Канареечное счастье - [193]
И пока он одевался, Наденька приготовила ему портфель, уложив туда несколько пакетиков чая. Он успел прочитать на этикетке название фирмы «Кузьмичев и компания».
«Как я, однако, буду им продавать, — думал Кравцов, шествуя, наконец, по утренним улицам и не переставая по привычке фиксировать все, что попадалось ему на пути, — голубя на карнизе белого здания, плывущие вверху облака и сверкающий осколок стекла на серой ограде, за которой, в сплетении древесных ветвей, намечалось акварельное небо. — Не могу же я им навязывать товар через силу. Купите, мол, «Розу Востока» наивысшего сорта».

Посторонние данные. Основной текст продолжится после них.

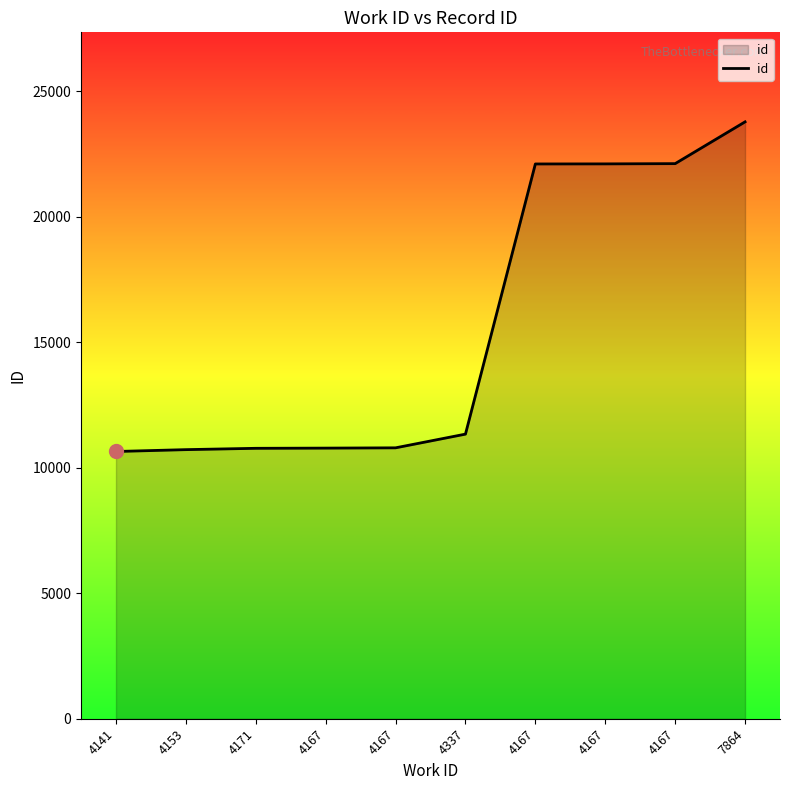

Between 4171 and 4167, which is larger?

4167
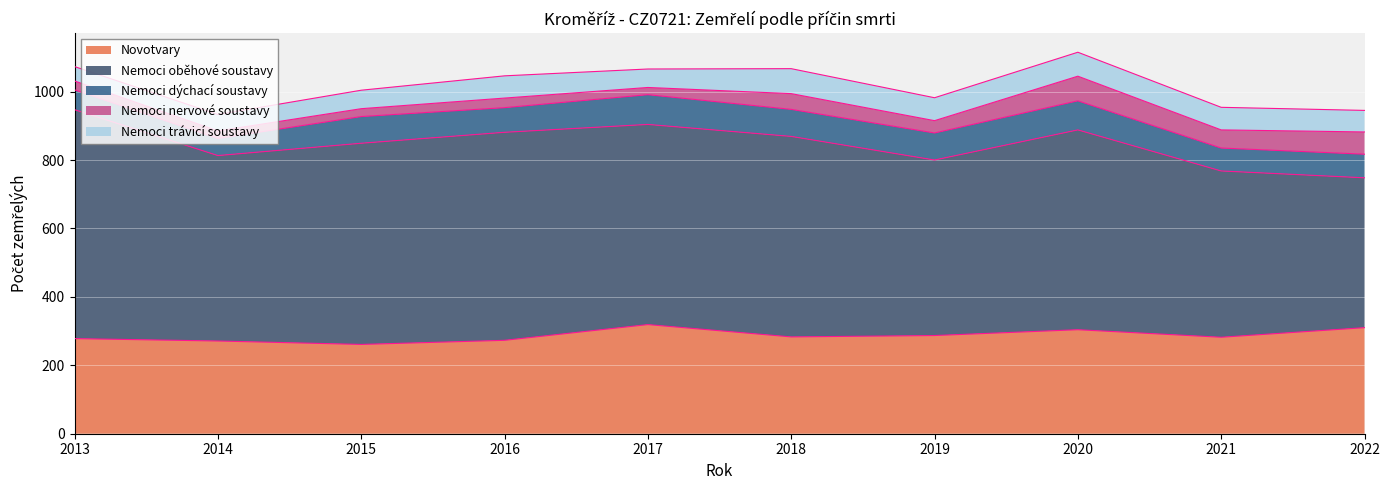

Count the number of data series in this chart.

5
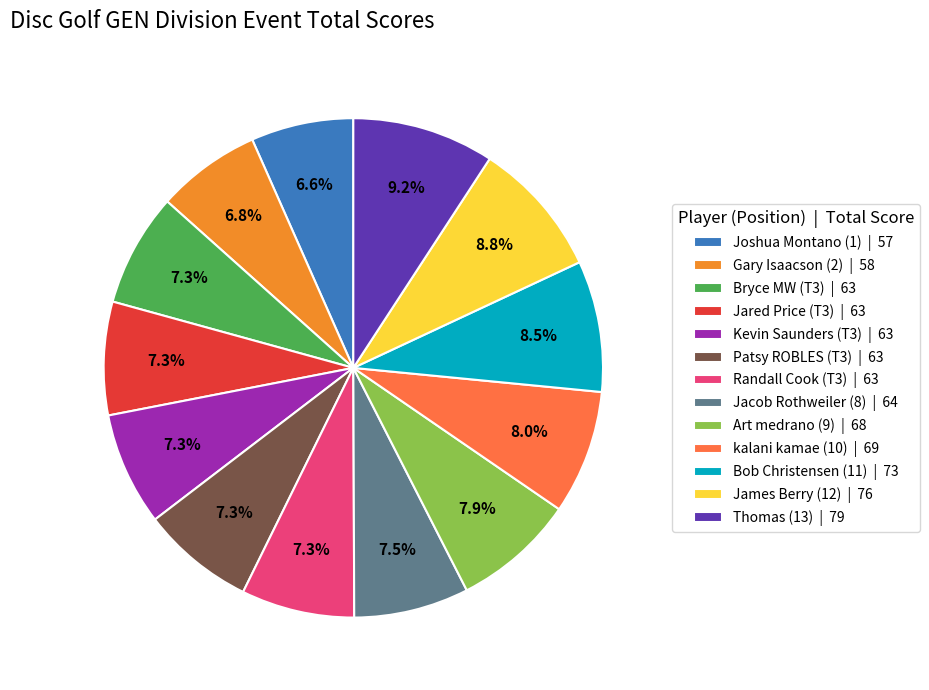

Is there any slice that represents more than half of the pie?

No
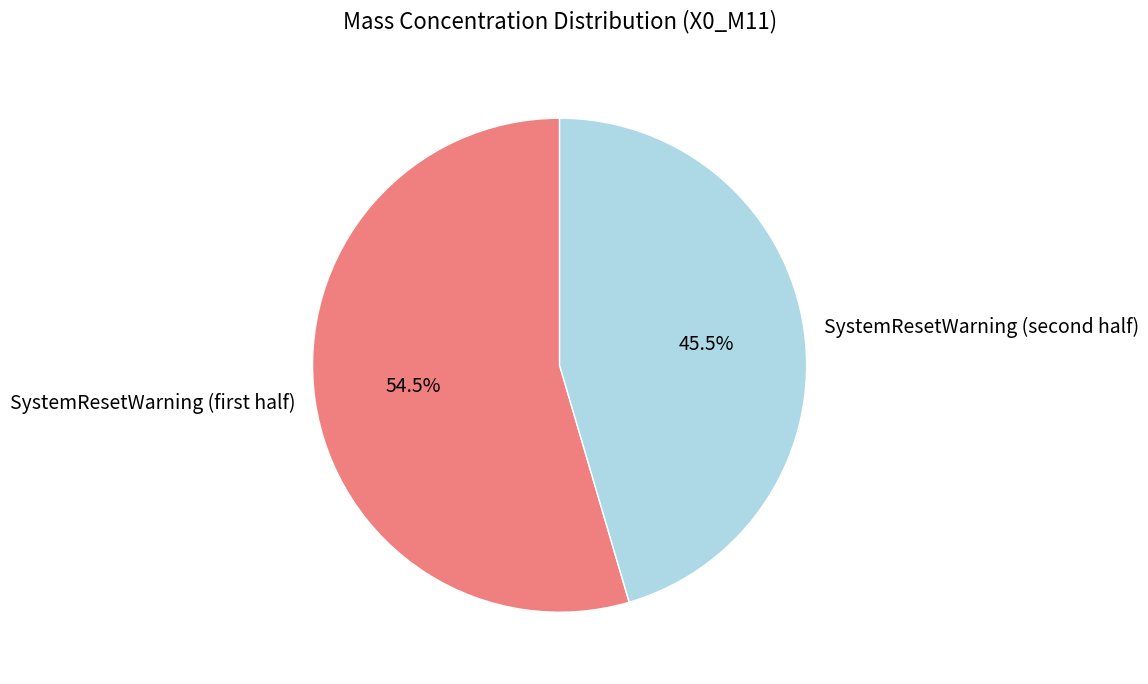

What is the largest slice in the pie chart?

SystemResetWarning (first half)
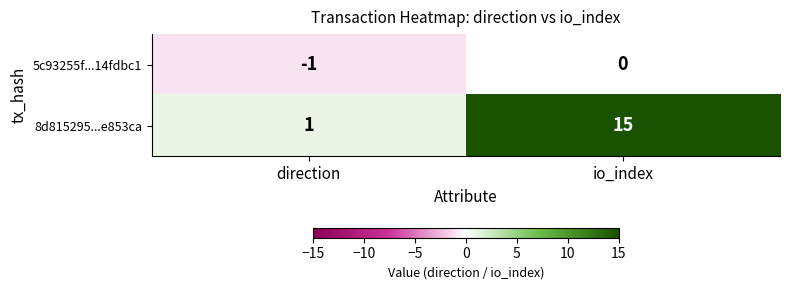

Where is 5c93255f...14fdbc1 nearest to the value 0?

io_index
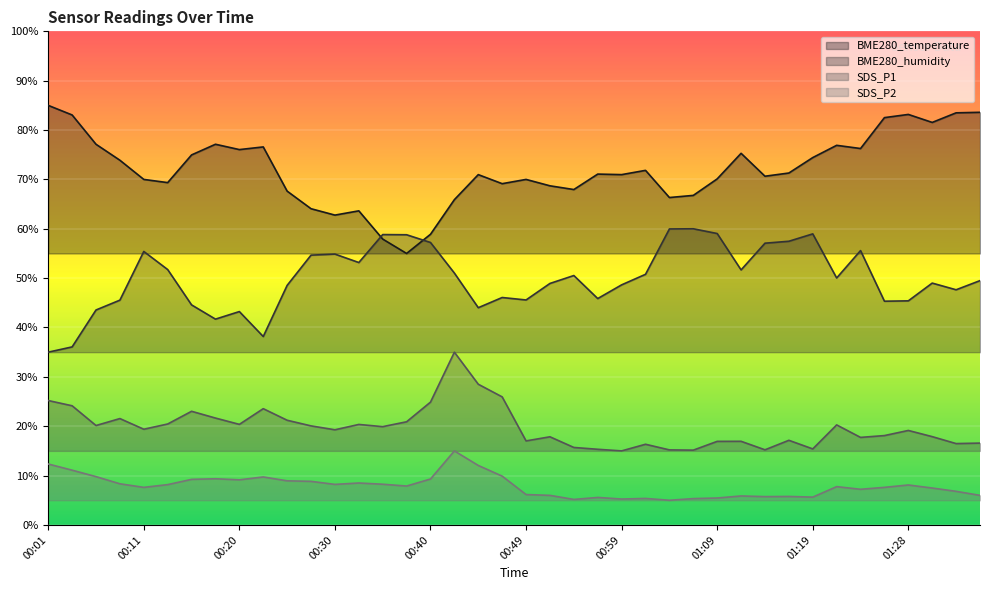

Is the value of BME280_temperature at 00:37 greater than the value of SDS_P2 at 00:28?

Yes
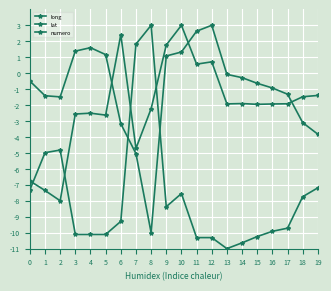

What is the spread (max minus min) of values at 2?

6.5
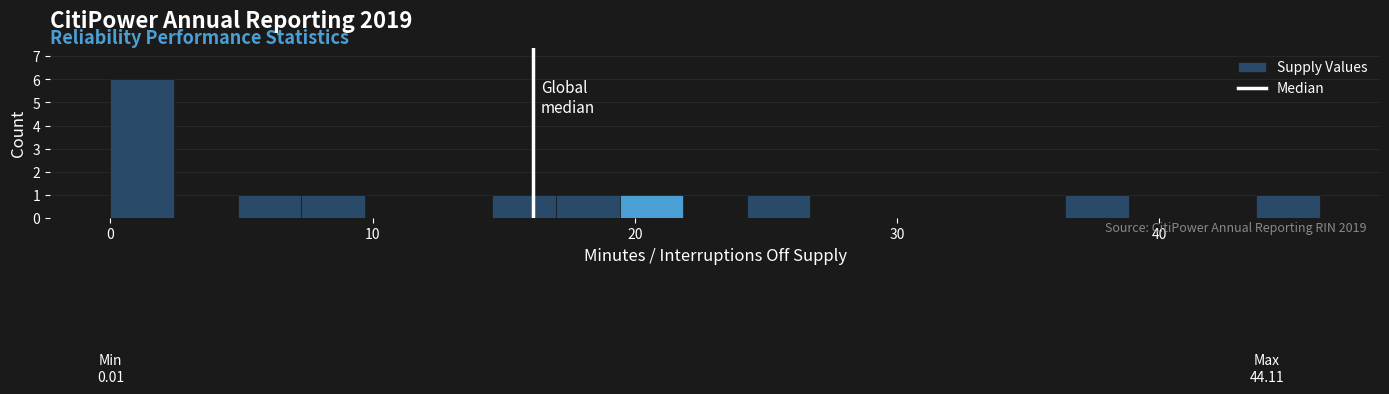

Around what value on the x-axis is the tallest bar? Give the approximate position of its centre, as read against the axis.

1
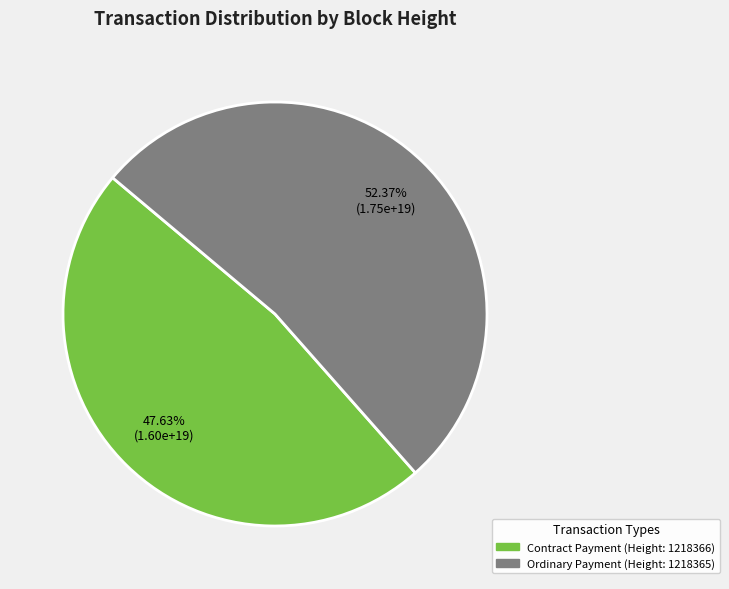

Is there any slice that represents more than half of the pie?

Yes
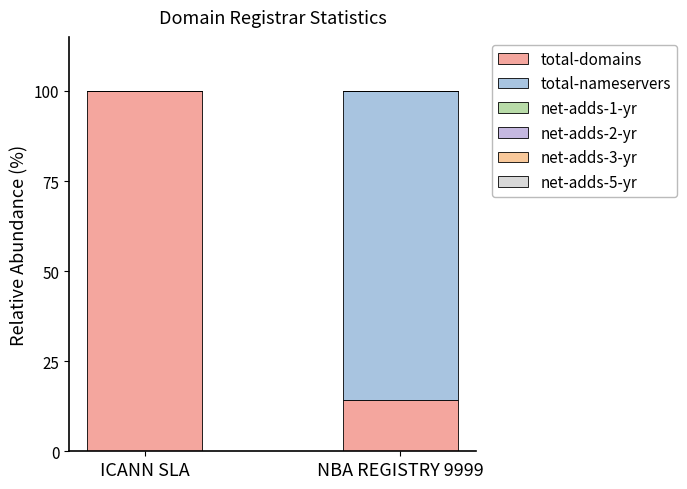

What position from the right is NBA REGISTRY 9999?

1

К Бережанским и вообще-то он шел с некоторой опаской. Генеральшу Олимпиаду Петровну знал весь Бухарест. О ней и о сыне ее Павлуше в русской колонии ходили легенды. Говорили даже, что старуха вдова своего сорокалетнего сына наказывает и сечет, как мальчишку. И даже будто бы это она ему помешала когда-то жениться. Но одно несомненно, с Олимпиадой Петровной шутки были плохи.
«Уж не отправиться ли прямо к председателю эмигрантского общества?» — трусливо подумал Кравцов.
Но тут же он устыдился собственной робости и, сдвинув на затылок свою старую шляпу, решительно зашагал вдоль тротуара.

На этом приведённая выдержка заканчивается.